Cela fait quatre ans que nous travaillons (avec les Ateliers Varan, la CinéFabrique et l'Alliance Française de Bangui) à former des réalisateurs et des techniciens dans ce pays où il n'y avait pas jusque là d'industrie du cinéma. Des résultats magnifiques ont été obtenus, notamment dans le domaine du documentaire, avec des films qui ont fait le tour du monde et obtenu des prix dans les plus grands festivals internationaux.
En ce moment même, au Fespaco, grand rendez-vous du cinéma africain à Ouagadougou, quatre cinéastes centrafricains formés dans le cadre de cette coopération défendent les couleurs de leur pays.
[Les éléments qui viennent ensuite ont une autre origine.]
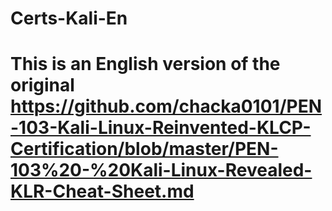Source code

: # Certs-Kali-En
#
# This is an English version of the original https://github.com/chacka0101/PEN-103-Kali-Linux-Reinvented-KLCP-Certification/blob/master/PEN-103%20-%20Kali-Linux-Revealed-KLR-Cheat-Sheet.md
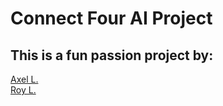 # Connect Four AI Project

## This is a fun passion project by:  
[Axel L.](https://github.com/ProgrammingCookies)  
[Roy L.](https://github.com/ruisnake)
Les films Makongo de Elvis Sabin Ngaïbino (déjà primé au Cinéma du Réel à Paris et dans une dizaine d'autres festivals de par le monde) et Boy Biyo de Anne-Bertille Ndeysseit Vopiande (primé à IDFA) sont en compétition. Le projet Eat Bitter (soutenu par le Bertha Fund d'Amsterdam, Hot Docs du Québec et la bourse Sundance) porté par Pascale Appora-Gnekindy et Orphé Zaza participe au Ouaga Film Lab, où il vient d'obtenir le prix de l'Institut français. Et tandis que j'écris ces lignes, j'apprends que Makongo a obtenu l'étalon de bronze du meilleur documentaire.
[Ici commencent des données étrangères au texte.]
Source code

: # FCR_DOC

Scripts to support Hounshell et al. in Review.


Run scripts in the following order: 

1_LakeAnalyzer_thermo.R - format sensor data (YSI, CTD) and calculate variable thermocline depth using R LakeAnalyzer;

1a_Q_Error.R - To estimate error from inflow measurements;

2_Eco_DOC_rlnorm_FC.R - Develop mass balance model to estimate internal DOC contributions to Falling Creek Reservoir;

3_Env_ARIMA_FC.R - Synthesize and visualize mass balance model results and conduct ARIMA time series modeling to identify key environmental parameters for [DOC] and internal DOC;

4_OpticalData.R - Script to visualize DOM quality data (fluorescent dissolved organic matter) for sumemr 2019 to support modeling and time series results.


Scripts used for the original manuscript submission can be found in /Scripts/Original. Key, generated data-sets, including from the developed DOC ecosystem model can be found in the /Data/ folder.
Une réussite exceptionnelle pour un pays qui, il y a quatre ans encore, n'avait ni industrie du cinéma, ni réalisateurs, ni techniciens formés.
CinéBangui permettait d'aller plus loin et de former des jeunes Centrafricains à tous les métiers du cinéma et de promouvoir le cinéma de fiction.
Fermer le programme maintenant est à tous égards un non-sens.
Quel gâchis !
Tant de belles choses peuvent être faites dans ce pays.
Boris Lojkine, cinéaste, coordinateur du projet CinéBangui
Suite : #CinéBangui, projet de formation au cinéma de fiction qui a lieu en République Centrafricaine et soutenu par l'Ambassade de France à Bangui, a repris fin mars 2022 avec les préparations et tournages de 4 films réalisés par les élèves de la formation.
Ce sont au total 8 formateur·ice·s de la CinéFabrique qui se sont rendu·e·s à tour de rôle à Bangui pour encadrer 33 étudiant·e·s.